The opening work was the Symphonic Variations by Sir Hubert Parry, perhaps an apt programming choice considering that the centenary of his death is this week and that he was born in Bournemouth. It is an infrequently performed work that belies Parry's reputation as a stuffy academic composer of choral music, clearly showing Parry's love of Germanic form mixed with an English tunefulness.
The first half was completed with the Chopin Piano Concerto No1 in E, a work first performed by the composer in 1830 in Warsaw at a farewell concert prior to his intended departure for London, a destination he never reached; having stopped in Paris he proceeded no further.
The soloist was Kim Barbier who was born in Paris. Zielhorst gave her sympathetic support with adept accompaniment from the BSO especially from horn and bassoon in a most memorable nocturne-like slow movement.
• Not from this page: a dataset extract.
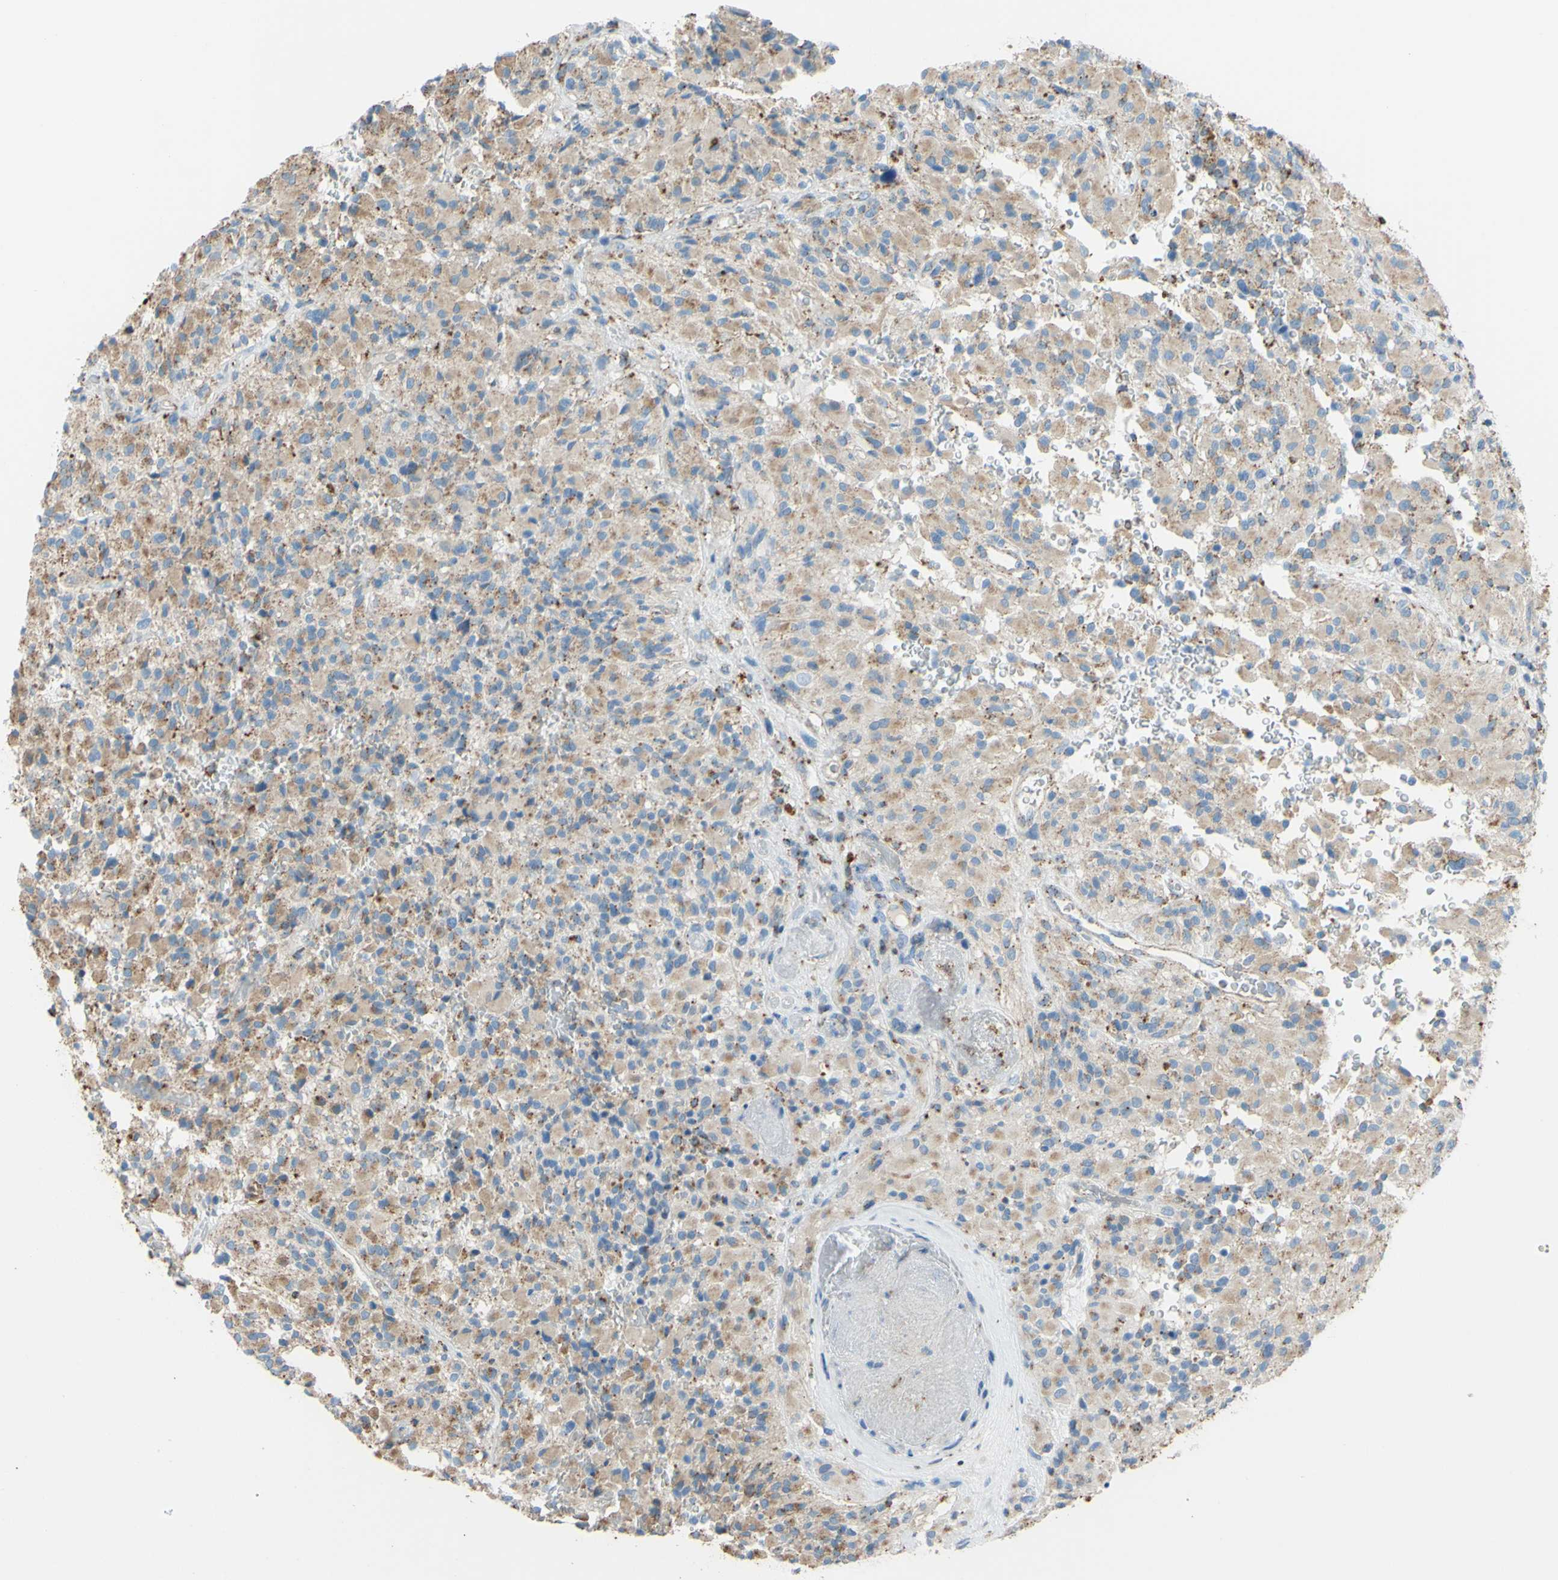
{"staining": {"intensity": "moderate", "quantity": ">75%", "location": "cytoplasmic/membranous"}, "tissue": "glioma", "cell_type": "Tumor cells", "image_type": "cancer", "snomed": [{"axis": "morphology", "description": "Glioma, malignant, High grade"}, {"axis": "topography", "description": "Brain"}], "caption": "Tumor cells show medium levels of moderate cytoplasmic/membranous positivity in approximately >75% of cells in human high-grade glioma (malignant). (brown staining indicates protein expression, while blue staining denotes nuclei).", "gene": "CTSD", "patient": {"sex": "male", "age": 71}}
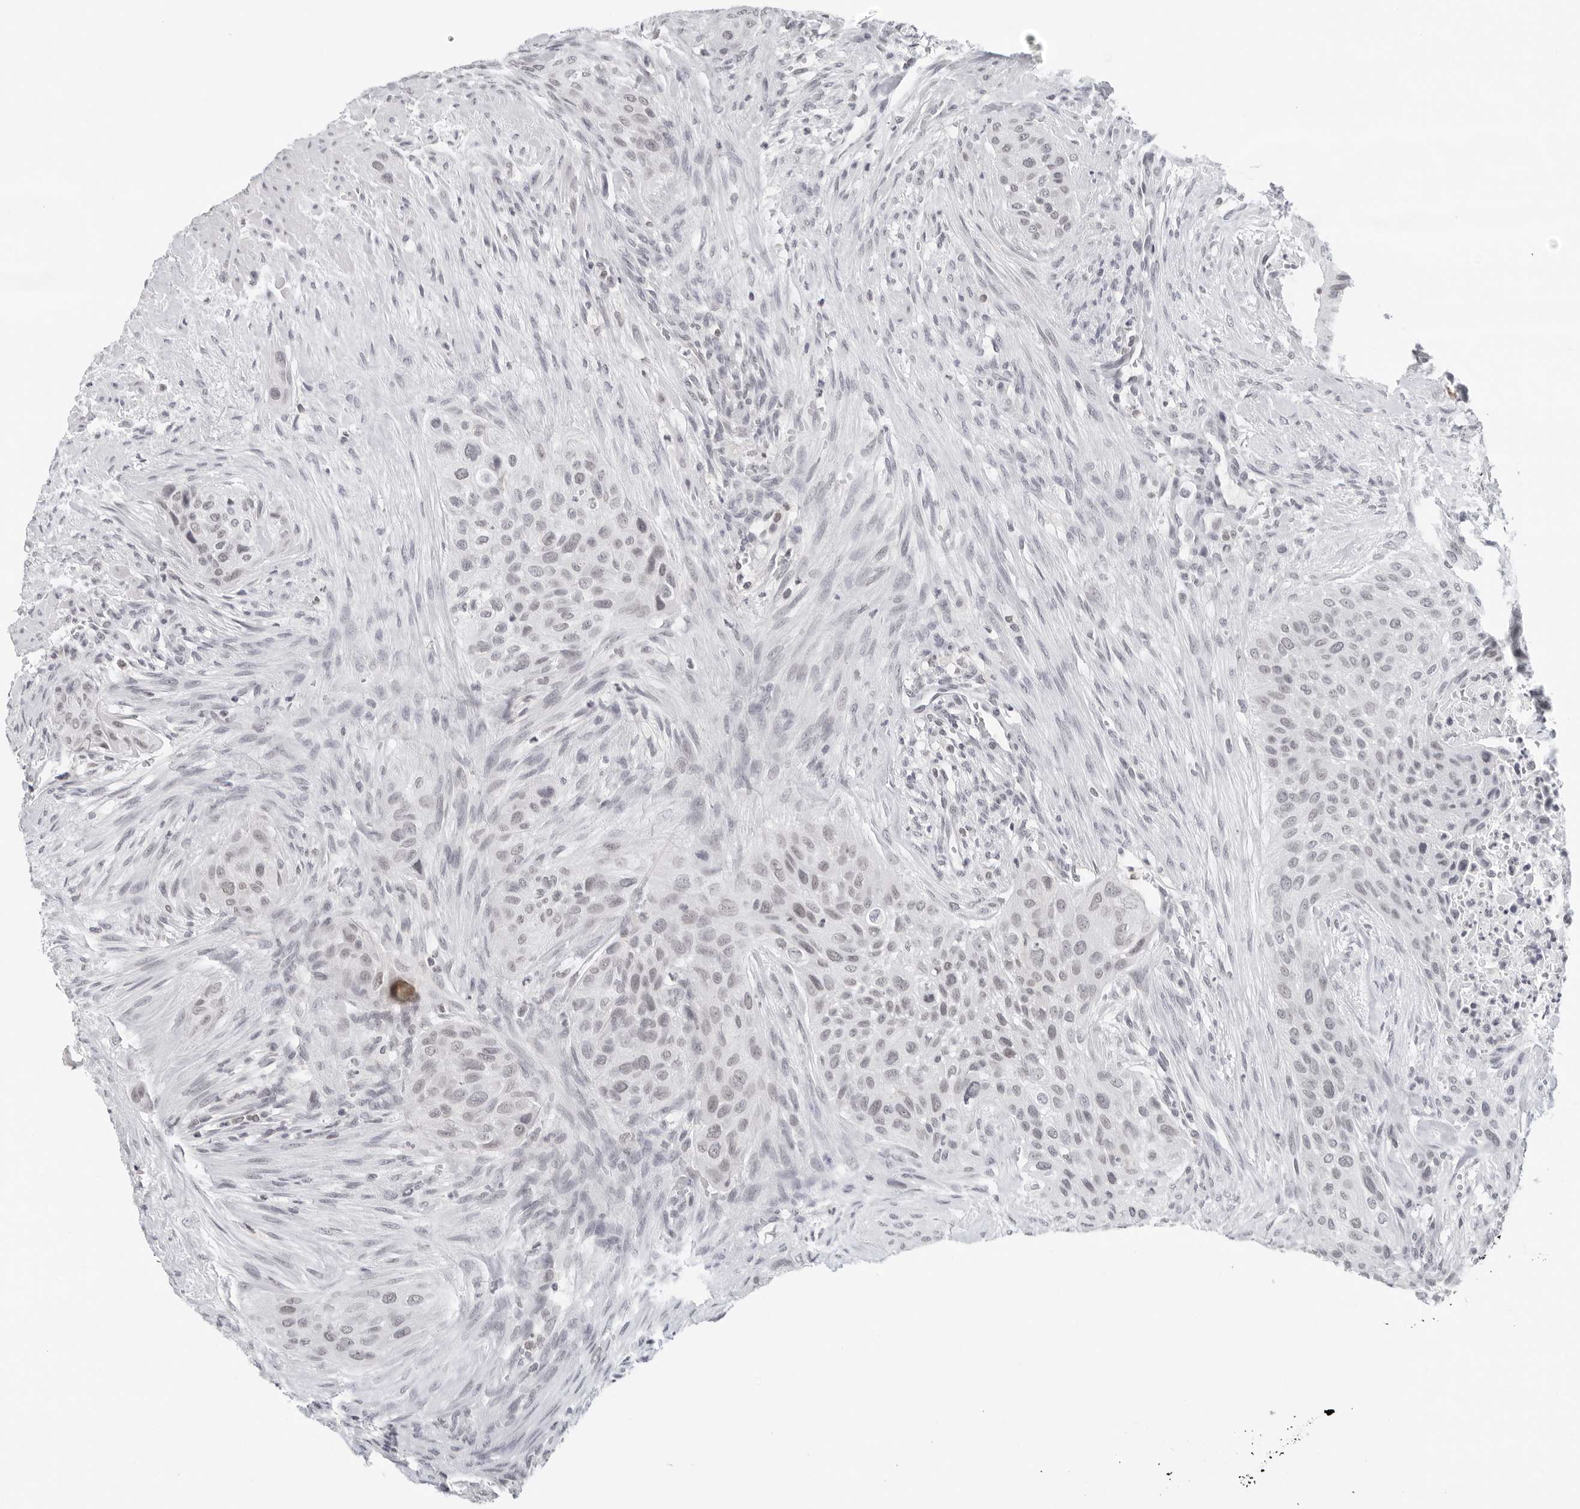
{"staining": {"intensity": "weak", "quantity": "<25%", "location": "nuclear"}, "tissue": "urothelial cancer", "cell_type": "Tumor cells", "image_type": "cancer", "snomed": [{"axis": "morphology", "description": "Urothelial carcinoma, High grade"}, {"axis": "topography", "description": "Urinary bladder"}], "caption": "Micrograph shows no protein staining in tumor cells of high-grade urothelial carcinoma tissue.", "gene": "FLG2", "patient": {"sex": "male", "age": 35}}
As a contrast to the little known work by Parry, the second half was one of the best known works in the orchestral symphonic repertoire, the fifth symphony by Beethoven. The dramatic rhythmically repetitive first movement was taken at a brisk and energetic pace; the slow movement gave a welcome relaxation of tension; the final two movements flowed dramatically from the darkness of the third movement into the blazing light of the fourth, giving an optimistic triumphal finish to the concert.